JCL Help:MaximumUTF16

From Project JEDI Wiki
Jump to navigationJump to search


Summary

Maximum value for an UTF-16 encoded character


Pascal

 MaximumUTF16: UCS4 = $0010FFFF;
SurrogateHighStart = UCS4($D800);
SurrogateHighEnd = UCS4($DBFF);
SurrogateLowStart = UCS4($DC00);
SurrogateLowEnd = UCS4($DFFF);


Description

This constant denotes the maximum value for an UTF-16 character. Valid UTF-16 characters are included in range [#0..MaximumUTF16], with the exclusion of ranges [SurrogateLowStart..SurrogateLowEnd] and [SurrogateHighStart..SurrogateHighEnd].

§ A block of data

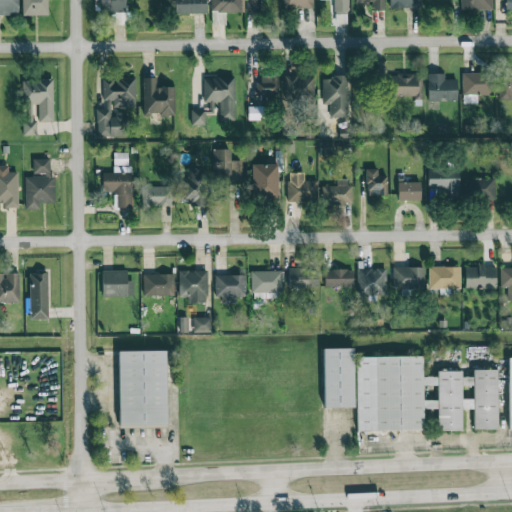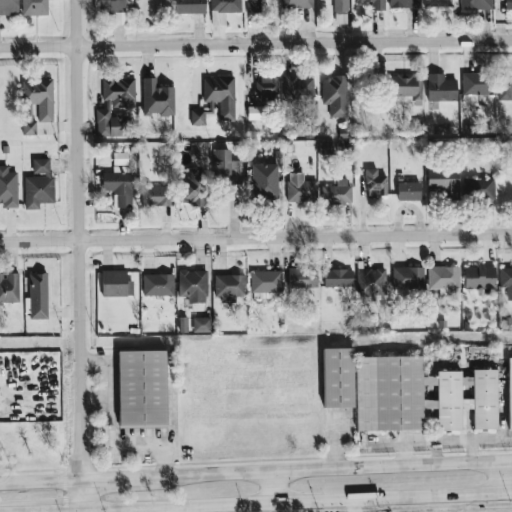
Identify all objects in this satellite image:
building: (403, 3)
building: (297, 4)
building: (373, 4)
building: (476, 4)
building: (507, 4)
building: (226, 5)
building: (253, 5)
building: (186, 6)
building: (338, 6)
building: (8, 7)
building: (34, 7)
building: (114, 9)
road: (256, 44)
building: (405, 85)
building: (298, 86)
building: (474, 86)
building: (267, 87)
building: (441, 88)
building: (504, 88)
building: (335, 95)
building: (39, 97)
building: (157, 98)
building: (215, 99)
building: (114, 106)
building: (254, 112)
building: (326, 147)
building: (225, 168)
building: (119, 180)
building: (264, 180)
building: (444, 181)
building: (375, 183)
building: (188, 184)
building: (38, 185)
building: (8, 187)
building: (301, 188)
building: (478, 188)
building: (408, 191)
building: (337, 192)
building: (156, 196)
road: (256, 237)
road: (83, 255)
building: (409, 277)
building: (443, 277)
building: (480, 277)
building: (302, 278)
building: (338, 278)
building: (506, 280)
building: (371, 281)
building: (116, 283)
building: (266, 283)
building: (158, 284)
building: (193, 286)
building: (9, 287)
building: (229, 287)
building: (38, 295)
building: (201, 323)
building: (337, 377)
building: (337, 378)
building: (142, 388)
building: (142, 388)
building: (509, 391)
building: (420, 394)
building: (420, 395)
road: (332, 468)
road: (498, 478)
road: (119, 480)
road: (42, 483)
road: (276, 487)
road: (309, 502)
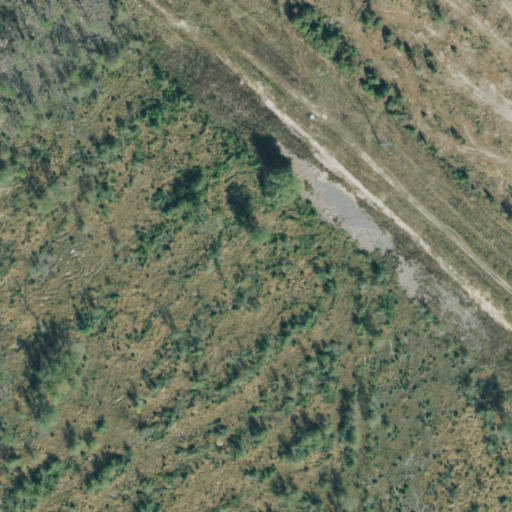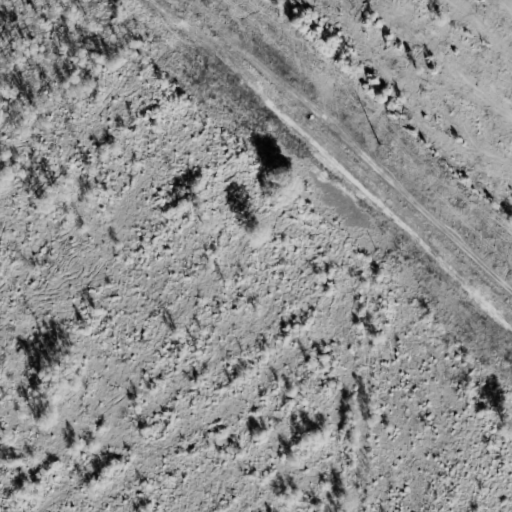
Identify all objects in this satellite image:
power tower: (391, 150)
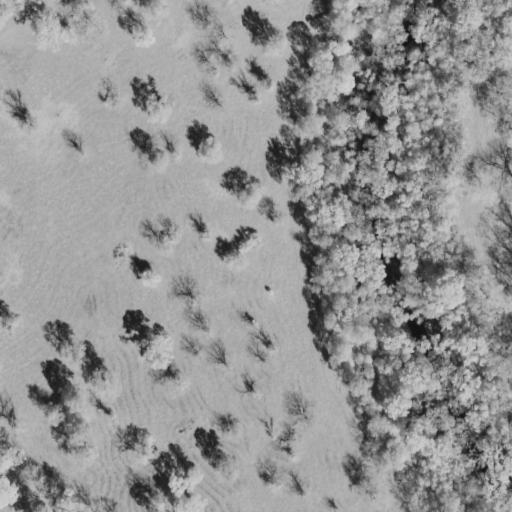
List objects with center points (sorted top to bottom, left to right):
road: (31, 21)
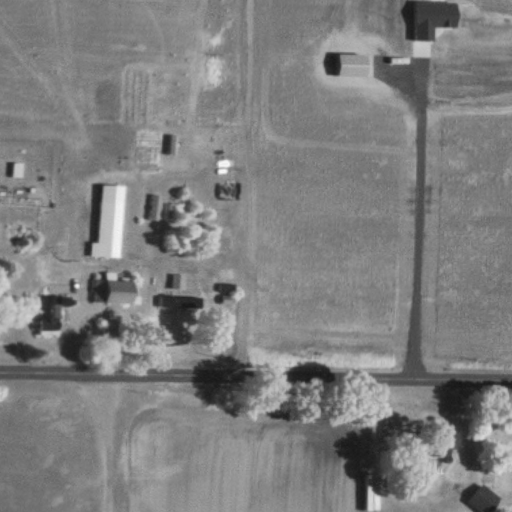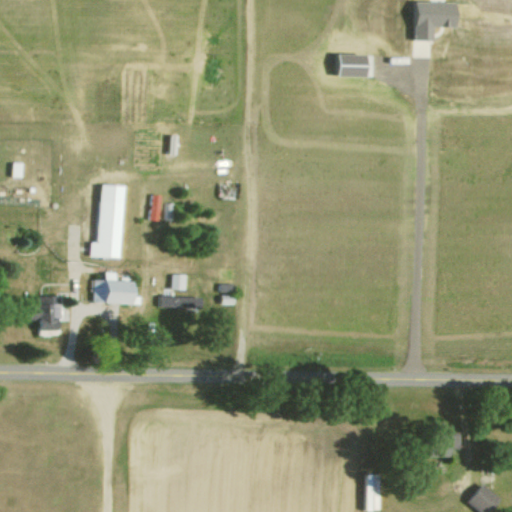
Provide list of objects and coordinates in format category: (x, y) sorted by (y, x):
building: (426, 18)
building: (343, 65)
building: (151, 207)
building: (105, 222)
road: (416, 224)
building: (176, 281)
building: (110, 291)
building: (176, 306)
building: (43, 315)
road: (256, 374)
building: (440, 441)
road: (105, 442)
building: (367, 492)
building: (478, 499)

==

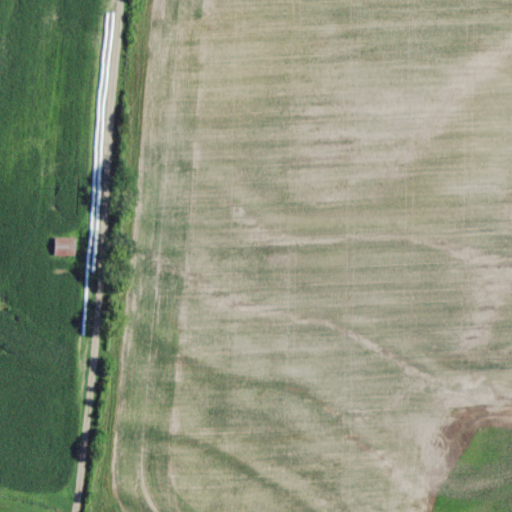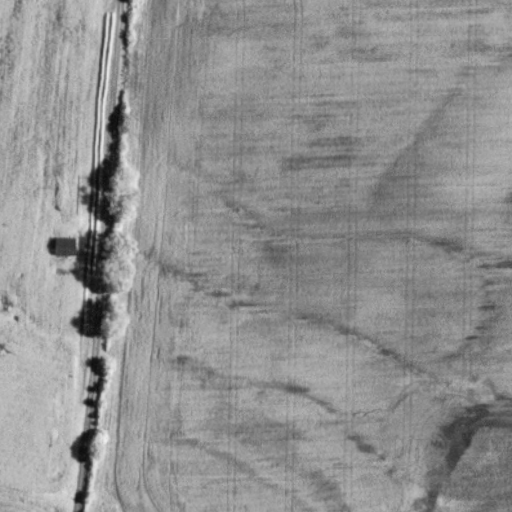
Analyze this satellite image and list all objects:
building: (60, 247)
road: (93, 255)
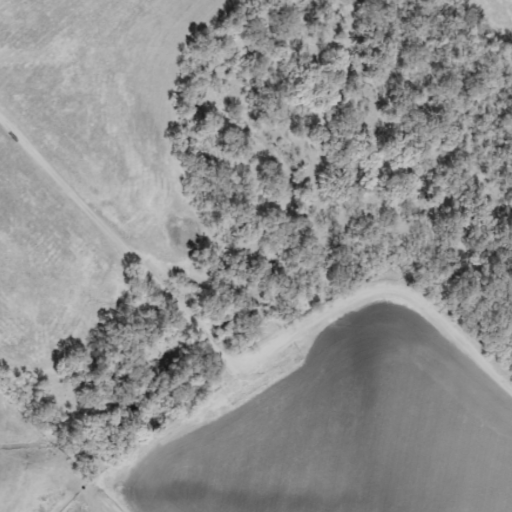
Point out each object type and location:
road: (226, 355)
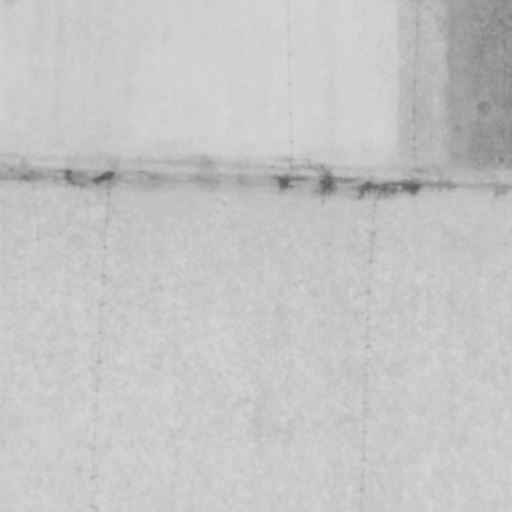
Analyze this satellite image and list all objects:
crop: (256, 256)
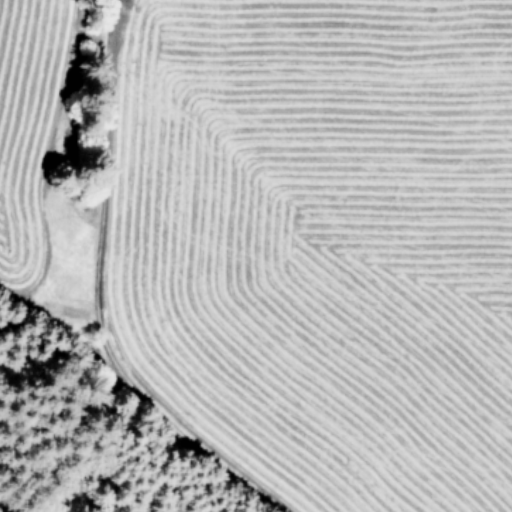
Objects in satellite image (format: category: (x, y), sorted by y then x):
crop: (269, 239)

==

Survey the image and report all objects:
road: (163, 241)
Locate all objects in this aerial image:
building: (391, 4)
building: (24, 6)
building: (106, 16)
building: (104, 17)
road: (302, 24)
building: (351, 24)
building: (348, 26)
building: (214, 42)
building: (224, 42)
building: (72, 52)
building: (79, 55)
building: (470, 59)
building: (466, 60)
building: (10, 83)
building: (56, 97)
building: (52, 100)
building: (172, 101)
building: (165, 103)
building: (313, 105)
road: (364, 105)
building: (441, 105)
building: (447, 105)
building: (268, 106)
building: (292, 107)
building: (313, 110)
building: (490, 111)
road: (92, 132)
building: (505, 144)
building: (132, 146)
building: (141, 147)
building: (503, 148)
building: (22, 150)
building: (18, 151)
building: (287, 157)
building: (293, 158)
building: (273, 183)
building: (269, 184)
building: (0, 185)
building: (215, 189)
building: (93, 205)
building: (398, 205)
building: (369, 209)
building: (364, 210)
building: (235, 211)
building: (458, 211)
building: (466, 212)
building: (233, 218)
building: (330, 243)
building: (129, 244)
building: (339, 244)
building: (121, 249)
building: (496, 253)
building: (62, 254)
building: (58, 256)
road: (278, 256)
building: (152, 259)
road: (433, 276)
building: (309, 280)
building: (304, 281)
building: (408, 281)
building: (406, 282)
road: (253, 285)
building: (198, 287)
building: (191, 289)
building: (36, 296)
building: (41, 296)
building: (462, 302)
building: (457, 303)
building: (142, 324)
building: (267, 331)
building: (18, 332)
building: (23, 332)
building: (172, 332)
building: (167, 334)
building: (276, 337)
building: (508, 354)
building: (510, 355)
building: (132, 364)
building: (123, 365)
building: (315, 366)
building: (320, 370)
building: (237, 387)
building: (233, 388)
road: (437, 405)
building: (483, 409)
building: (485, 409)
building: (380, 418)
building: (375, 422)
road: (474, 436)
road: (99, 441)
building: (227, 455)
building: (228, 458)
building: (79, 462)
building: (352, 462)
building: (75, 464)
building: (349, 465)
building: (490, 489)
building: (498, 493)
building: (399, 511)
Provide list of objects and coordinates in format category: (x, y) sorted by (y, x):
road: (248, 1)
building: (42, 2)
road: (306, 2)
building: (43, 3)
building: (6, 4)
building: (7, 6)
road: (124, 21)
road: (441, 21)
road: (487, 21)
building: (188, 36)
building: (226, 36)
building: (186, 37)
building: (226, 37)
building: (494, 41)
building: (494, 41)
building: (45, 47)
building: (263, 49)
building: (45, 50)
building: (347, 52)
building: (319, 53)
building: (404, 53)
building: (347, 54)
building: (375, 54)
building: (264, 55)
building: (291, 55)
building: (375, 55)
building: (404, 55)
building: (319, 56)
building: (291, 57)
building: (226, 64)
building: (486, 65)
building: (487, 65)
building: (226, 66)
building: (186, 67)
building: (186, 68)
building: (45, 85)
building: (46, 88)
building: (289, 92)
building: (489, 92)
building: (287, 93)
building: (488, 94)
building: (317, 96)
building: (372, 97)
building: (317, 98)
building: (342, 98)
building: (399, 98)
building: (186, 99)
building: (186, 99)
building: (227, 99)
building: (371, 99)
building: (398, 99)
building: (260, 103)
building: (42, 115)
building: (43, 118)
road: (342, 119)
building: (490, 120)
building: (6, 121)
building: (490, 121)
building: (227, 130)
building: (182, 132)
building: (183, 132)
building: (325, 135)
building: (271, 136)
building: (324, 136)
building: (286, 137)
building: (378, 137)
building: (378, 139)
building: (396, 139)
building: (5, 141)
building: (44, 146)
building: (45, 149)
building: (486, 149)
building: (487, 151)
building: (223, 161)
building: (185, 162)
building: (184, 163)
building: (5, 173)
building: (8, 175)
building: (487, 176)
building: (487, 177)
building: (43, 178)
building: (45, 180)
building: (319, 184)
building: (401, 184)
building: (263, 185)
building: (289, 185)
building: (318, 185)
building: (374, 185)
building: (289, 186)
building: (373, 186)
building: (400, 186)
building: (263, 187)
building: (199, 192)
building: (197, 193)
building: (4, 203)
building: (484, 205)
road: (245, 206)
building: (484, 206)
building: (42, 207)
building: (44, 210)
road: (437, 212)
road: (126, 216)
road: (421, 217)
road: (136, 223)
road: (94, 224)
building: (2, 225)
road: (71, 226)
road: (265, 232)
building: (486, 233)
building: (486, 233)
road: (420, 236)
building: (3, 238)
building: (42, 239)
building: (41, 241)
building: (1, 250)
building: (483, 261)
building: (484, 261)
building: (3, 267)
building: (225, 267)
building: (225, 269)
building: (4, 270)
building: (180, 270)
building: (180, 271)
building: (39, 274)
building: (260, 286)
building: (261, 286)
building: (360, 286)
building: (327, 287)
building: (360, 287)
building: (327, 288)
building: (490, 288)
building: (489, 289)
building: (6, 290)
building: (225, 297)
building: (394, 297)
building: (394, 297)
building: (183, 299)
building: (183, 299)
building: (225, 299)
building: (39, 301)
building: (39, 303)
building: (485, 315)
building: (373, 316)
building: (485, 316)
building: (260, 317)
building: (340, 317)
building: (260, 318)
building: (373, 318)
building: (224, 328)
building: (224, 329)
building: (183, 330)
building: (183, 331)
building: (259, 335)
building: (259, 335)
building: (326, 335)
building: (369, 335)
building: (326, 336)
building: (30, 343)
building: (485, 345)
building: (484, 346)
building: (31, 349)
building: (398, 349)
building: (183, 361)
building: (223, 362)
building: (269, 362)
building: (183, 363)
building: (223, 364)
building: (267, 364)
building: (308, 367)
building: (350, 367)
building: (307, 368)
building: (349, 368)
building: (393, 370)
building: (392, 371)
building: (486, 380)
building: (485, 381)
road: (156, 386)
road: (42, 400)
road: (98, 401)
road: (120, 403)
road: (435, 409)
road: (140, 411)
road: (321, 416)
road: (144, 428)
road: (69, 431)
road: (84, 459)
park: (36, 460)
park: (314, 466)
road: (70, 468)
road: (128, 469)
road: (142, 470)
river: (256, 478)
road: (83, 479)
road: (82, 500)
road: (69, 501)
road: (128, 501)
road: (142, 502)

§ To do
a – Decide whether each statement agrees with the MaximumUTF16 help entry, answering yes or no and quoting the deciding words: (i) MaximumUTF16 is declared as a UCS4 with the value $0010FFFF; (ii) SurrogateLowStart is set to $D800; (iii) values from SurrogateHighStart through SurrogateHighEnd count as valid UTF-16 characters.
b – Using the MaximumUTF16 help entry, answer each question on its own line:
(i) Which wiki does the entry come from?
(ii) What value is assigned to SurrogateHighEnd?
(iii) At what value does the range of valid UTF-16 characters begin?

§ Answers by task
a –
(i) Yes: "MaximumUTF16: UCS4 = $0010FFFF;"
(ii) No: "SurrogateLowStart = UCS4($DC00);"
(iii) No: "with the exclusion of ranges [SurrogateLowStart..SurrogateLowEnd] and [SurrogateHighStart..SurrogateHighEnd]"

b –
(i) Project JEDI Wiki
(ii) UCS4($DBFF)
(iii) #0